PROBLEM STATEMENT: Within the entries below, count the lines that hold the string "casing" and give only that number.

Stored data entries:
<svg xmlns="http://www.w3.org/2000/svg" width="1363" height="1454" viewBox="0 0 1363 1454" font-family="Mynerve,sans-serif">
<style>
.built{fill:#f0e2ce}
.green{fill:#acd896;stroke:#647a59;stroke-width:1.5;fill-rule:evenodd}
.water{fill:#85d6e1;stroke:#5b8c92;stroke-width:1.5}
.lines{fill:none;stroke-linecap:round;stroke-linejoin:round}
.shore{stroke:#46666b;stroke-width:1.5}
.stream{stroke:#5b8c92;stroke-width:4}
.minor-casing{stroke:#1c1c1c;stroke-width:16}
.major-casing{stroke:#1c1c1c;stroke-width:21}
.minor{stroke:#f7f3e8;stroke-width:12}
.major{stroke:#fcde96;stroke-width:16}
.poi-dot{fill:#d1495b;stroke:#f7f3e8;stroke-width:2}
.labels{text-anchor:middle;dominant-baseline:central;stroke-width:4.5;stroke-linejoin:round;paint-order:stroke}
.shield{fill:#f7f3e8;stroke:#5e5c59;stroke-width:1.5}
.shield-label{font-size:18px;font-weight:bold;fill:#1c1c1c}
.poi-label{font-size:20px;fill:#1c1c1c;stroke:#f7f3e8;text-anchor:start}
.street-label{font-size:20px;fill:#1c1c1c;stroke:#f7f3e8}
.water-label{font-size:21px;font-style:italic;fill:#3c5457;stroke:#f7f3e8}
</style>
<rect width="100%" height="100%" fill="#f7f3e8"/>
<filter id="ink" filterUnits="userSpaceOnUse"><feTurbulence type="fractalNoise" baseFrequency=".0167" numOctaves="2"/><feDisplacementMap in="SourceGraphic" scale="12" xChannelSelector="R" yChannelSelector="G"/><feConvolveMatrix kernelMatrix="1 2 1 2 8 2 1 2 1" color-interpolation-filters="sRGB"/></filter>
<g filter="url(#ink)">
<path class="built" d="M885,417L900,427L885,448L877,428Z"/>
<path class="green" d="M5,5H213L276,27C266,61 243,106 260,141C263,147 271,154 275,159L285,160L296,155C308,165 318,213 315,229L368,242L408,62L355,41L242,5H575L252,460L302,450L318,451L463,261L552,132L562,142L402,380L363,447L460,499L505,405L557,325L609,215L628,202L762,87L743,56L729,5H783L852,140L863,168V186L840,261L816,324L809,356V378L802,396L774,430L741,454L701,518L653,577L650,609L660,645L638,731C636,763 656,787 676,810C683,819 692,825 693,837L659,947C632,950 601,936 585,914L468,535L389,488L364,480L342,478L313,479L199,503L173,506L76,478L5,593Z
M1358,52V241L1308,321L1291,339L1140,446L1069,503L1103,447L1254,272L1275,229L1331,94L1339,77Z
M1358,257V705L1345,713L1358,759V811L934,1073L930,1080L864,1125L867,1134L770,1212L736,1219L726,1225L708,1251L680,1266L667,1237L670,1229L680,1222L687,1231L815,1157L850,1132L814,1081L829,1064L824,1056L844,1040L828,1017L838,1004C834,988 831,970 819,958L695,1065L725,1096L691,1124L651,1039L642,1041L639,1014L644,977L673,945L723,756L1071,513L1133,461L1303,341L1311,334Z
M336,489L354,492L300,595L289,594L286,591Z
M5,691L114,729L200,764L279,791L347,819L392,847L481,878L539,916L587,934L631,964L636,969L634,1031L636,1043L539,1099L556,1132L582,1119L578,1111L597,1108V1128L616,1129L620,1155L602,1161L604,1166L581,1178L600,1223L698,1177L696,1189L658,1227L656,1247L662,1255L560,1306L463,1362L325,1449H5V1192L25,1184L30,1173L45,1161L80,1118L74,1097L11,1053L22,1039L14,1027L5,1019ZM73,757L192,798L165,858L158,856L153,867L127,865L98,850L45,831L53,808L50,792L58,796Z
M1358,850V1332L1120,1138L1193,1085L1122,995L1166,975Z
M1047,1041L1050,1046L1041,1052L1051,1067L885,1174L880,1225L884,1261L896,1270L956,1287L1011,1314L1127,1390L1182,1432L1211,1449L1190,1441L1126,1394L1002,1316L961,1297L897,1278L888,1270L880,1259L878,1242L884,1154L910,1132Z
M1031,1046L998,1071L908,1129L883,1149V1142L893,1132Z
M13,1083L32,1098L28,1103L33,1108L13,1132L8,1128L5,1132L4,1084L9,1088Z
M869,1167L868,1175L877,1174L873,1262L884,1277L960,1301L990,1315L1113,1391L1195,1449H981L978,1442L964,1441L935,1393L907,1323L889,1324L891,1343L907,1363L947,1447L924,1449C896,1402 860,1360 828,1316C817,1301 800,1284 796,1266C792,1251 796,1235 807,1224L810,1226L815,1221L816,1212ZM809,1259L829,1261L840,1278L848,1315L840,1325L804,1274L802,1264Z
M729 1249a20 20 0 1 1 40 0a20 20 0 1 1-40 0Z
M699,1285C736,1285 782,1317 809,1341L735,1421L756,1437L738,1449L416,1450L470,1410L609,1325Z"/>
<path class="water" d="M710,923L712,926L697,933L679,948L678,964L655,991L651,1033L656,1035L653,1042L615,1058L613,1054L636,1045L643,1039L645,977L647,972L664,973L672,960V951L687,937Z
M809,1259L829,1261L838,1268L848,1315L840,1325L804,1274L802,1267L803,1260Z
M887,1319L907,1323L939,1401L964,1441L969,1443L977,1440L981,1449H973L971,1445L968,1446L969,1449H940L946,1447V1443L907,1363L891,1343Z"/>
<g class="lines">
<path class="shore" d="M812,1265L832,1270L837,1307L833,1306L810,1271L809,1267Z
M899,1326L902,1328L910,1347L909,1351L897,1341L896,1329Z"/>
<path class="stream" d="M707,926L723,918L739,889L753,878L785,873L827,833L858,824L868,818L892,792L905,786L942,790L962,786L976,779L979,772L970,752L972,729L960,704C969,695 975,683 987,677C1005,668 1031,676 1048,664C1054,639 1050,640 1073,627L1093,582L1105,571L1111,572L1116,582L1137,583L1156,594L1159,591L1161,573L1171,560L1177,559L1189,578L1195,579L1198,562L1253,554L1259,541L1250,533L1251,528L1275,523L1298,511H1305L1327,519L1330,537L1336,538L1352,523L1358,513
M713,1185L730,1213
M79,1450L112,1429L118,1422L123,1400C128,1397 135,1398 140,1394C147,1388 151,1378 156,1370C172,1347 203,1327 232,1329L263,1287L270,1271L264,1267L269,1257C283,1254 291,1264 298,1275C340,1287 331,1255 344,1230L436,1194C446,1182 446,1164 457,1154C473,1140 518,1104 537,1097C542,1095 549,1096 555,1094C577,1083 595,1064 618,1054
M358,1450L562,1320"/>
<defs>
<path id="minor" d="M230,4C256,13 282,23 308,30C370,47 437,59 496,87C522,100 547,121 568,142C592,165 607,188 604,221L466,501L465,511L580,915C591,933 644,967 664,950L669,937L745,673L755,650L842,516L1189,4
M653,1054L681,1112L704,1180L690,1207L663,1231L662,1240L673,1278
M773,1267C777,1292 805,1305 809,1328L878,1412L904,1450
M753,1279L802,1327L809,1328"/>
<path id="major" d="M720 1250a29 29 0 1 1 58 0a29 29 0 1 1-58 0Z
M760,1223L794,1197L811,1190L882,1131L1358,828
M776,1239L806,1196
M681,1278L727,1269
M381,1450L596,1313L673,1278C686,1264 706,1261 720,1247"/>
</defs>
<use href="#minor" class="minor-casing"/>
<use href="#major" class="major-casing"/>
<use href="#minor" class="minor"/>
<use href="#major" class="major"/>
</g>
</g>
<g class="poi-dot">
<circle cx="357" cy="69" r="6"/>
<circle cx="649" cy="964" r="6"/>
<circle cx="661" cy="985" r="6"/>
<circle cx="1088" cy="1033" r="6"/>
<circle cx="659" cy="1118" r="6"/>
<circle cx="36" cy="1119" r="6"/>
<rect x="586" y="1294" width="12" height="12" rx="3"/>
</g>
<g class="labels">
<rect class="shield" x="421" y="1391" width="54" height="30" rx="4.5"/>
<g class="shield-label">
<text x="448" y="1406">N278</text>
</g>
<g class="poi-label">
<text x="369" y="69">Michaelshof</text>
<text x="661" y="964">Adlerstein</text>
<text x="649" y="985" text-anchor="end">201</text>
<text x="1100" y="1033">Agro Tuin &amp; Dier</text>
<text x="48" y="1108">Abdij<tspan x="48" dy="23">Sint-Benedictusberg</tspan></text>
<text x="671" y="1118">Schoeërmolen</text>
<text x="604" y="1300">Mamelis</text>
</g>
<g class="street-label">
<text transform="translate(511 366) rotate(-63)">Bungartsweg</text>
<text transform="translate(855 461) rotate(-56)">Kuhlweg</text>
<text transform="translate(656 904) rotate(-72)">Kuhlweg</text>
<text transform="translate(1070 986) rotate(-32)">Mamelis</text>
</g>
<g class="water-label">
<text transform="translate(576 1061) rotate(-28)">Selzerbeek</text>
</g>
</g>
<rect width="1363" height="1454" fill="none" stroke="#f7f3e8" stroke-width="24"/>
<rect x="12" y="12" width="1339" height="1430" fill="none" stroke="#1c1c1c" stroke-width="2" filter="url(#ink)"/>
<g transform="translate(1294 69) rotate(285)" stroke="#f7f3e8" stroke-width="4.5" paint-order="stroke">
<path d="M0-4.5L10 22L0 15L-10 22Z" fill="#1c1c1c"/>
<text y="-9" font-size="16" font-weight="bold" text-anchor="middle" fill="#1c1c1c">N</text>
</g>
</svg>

ANSWER SECTION: 4